-- What is needed --
The copy must match the data word for word and contain no pictures.
##############################
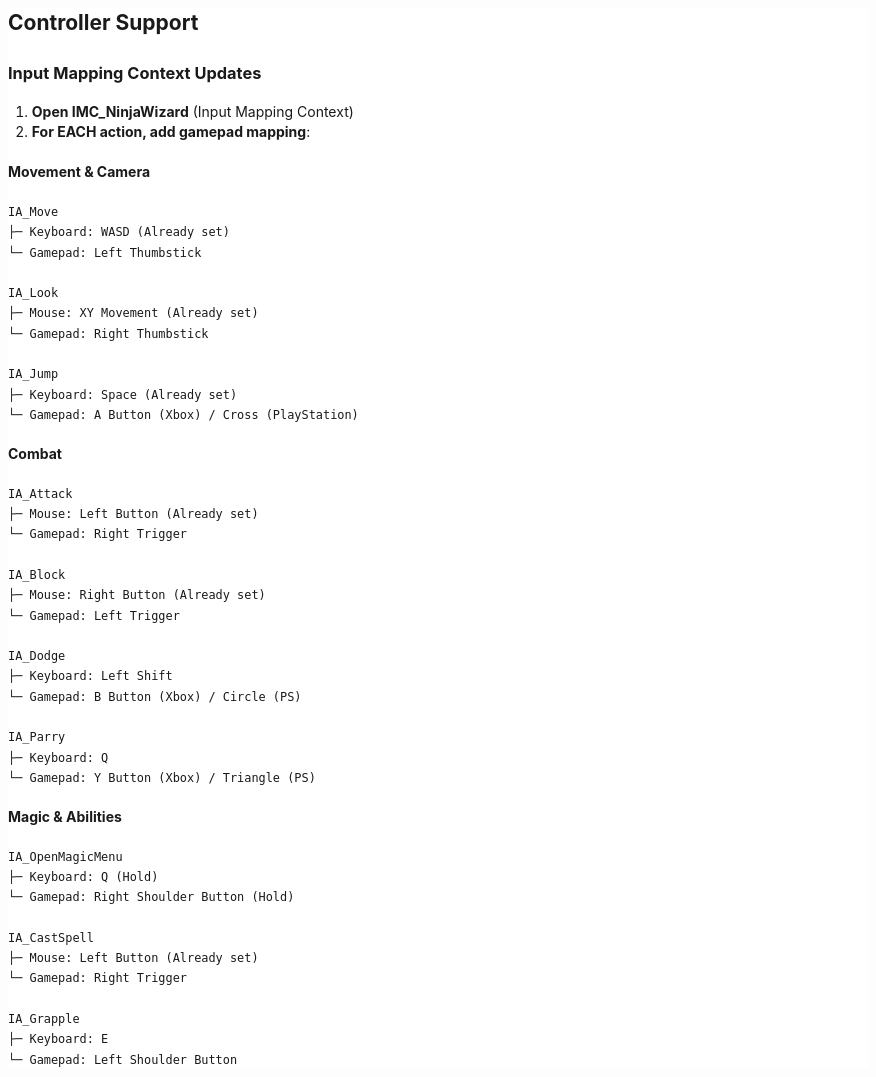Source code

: 
## Controller Support

### Input Mapping Context Updates

1. **Open IMC_NinjaWizard** (Input Mapping Context)
2. **For EACH action, add gamepad mapping**:

#### Movement & Camera
```
IA_Move
├─ Keyboard: WASD (Already set)
└─ Gamepad: Left Thumbstick

IA_Look
├─ Mouse: XY Movement (Already set)
└─ Gamepad: Right Thumbstick

IA_Jump
├─ Keyboard: Space (Already set)
└─ Gamepad: A Button (Xbox) / Cross (PlayStation)
```

#### Combat
```
IA_Attack
├─ Mouse: Left Button (Already set)
└─ Gamepad: Right Trigger

IA_Block
├─ Mouse: Right Button (Already set)
└─ Gamepad: Left Trigger

IA_Dodge
├─ Keyboard: Left Shift
└─ Gamepad: B Button (Xbox) / Circle (PS)

IA_Parry
├─ Keyboard: Q
└─ Gamepad: Y Button (Xbox) / Triangle (PS)
```

#### Magic & Abilities
```
IA_OpenMagicMenu
├─ Keyboard: Q (Hold)
└─ Gamepad: Right Shoulder Button (Hold)

IA_CastSpell
├─ Mouse: Left Button (Already set)
└─ Gamepad: Right Trigger

IA_Grapple
├─ Keyboard: E
└─ Gamepad: Left Shoulder Button
```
##############################
-- Result below --
Source code

: 
## Controller Support

### Input Mapping Context Updates

1. **Open IMC_NinjaWizard** (Input Mapping Context)
2. **For EACH action, add gamepad mapping**:

#### Movement & Camera
```
IA_Move
├─ Keyboard: WASD (Already set)
└─ Gamepad: Left Thumbstick

IA_Look
├─ Mouse: XY Movement (Already set)
└─ Gamepad: Right Thumbstick

IA_Jump
├─ Keyboard: Space (Already set)
└─ Gamepad: A Button (Xbox) / Cross (PlayStation)
```

#### Combat
```
IA_Attack
├─ Mouse: Left Button (Already set)
└─ Gamepad: Right Trigger

IA_Block
├─ Mouse: Right Button (Already set)
└─ Gamepad: Left Trigger

IA_Dodge
├─ Keyboard: Left Shift
└─ Gamepad: B Button (Xbox) / Circle (PS)

IA_Parry
├─ Keyboard: Q
└─ Gamepad: Y Button (Xbox) / Triangle (PS)
```

#### Magic & Abilities
```
IA_OpenMagicMenu
├─ Keyboard: Q (Hold)
└─ Gamepad: Right Shoulder Button (Hold)

IA_CastSpell
├─ Mouse: Left Button (Already set)
└─ Gamepad: Right Trigger

IA_Grapple
├─ Keyboard: E
└─ Gamepad: Left Shoulder Button
```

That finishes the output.